**TASKS**
- a) Name each distinct username that heads a post in the photo contest thread below, once each.
- b) Copy, word for word, everything in the photo contest thread from "Starting on the" down to "the monthly winner.".
===== PAGE EXCERPT
# GRF Monthly Photo Contest



## RickGibbs (Dec 16, 2005)

Each month, forum members can submit their photos for our monthly contest. They can either be posted in that month's thread, or e-mailed to me at [email protected].

Starting on the first of each month, you'll have one week to submit your golden retriever photos. We'll limit it to one photograph per member. After a week of submissions, I'll create a Poll, so we can vote on our favorites... Voting will probably last for two weeks, at which point, we'll crown the monthly winner.

Each winning photograph will be included in a special Golden Retriever Forum 2008 Calendar, which will be available by mid-December 2007. Each monthly winner will receive this calendar as their prize...

Calendars will be available for everyone to purchase next December.... But I'm not sure what the cost will be. I'd like to have good, high-quality calendars printed up, but I'd like to keep prices low enough that everyone can get one... The purchase price will be "cost + a small donation to Joe and the forum."

Hope I covered everything good enough here... Let me know if I missed something obvious... And start thinking up photo ideas for December.


----------



## Katiesmommy (Sep 10, 2006)

Sounds like a good idea....lets snap some pictures


----------



## Booker (Nov 14, 2006)

That's a great idea!  Looking forward to super pics...


----------



## Dog (Sep 26, 2006)

Sounds great! Which month will this start? Will there be a new post/thread for each month after that? :doh:


----------



## RickGibbs (Dec 16, 2005)

Shirley said:


> Sounds great! Which month will this start? Will there be a new post/thread for each month after that? :doh:


Yep....the December contest is already posted. Technically, it officially starts on the first, but since this is the first time, I'm taking photos early...


----------
==========
===== GIVEN ENTRIES
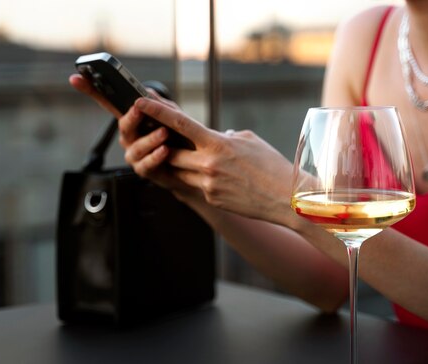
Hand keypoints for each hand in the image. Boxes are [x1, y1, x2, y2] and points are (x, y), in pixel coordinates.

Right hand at [69, 73, 192, 195]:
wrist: (193, 164)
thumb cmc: (179, 137)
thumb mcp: (173, 115)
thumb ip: (160, 105)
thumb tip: (145, 93)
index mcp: (132, 119)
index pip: (108, 103)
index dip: (91, 91)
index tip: (76, 78)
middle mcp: (129, 137)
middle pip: (122, 125)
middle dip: (130, 117)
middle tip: (139, 108)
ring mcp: (134, 154)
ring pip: (135, 146)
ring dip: (150, 139)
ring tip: (164, 133)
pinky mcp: (144, 170)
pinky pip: (145, 164)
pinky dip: (155, 156)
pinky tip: (164, 150)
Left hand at [133, 97, 294, 223]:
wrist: (287, 198)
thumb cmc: (272, 165)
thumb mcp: (249, 140)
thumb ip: (225, 136)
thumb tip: (213, 137)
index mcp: (217, 144)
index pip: (179, 124)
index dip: (157, 111)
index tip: (140, 101)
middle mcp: (208, 165)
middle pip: (172, 153)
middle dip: (168, 147)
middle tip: (165, 138)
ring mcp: (208, 185)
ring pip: (181, 172)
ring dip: (184, 165)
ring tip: (199, 159)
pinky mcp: (212, 199)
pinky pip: (197, 186)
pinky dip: (202, 179)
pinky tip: (222, 178)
==========
**ANSWER SET**
- a) RickGibbs, Katiesmommy, Booker, Dog

- b)
Starting on the first of each month, you'll have one week to submit your golden retriever photos. We'll limit it to one photograph per member. After a week of submissions, I'll create a Poll, so we can vote on our favorites... Voting will probably last for two weeks, at which point, we'll crown the monthly winner.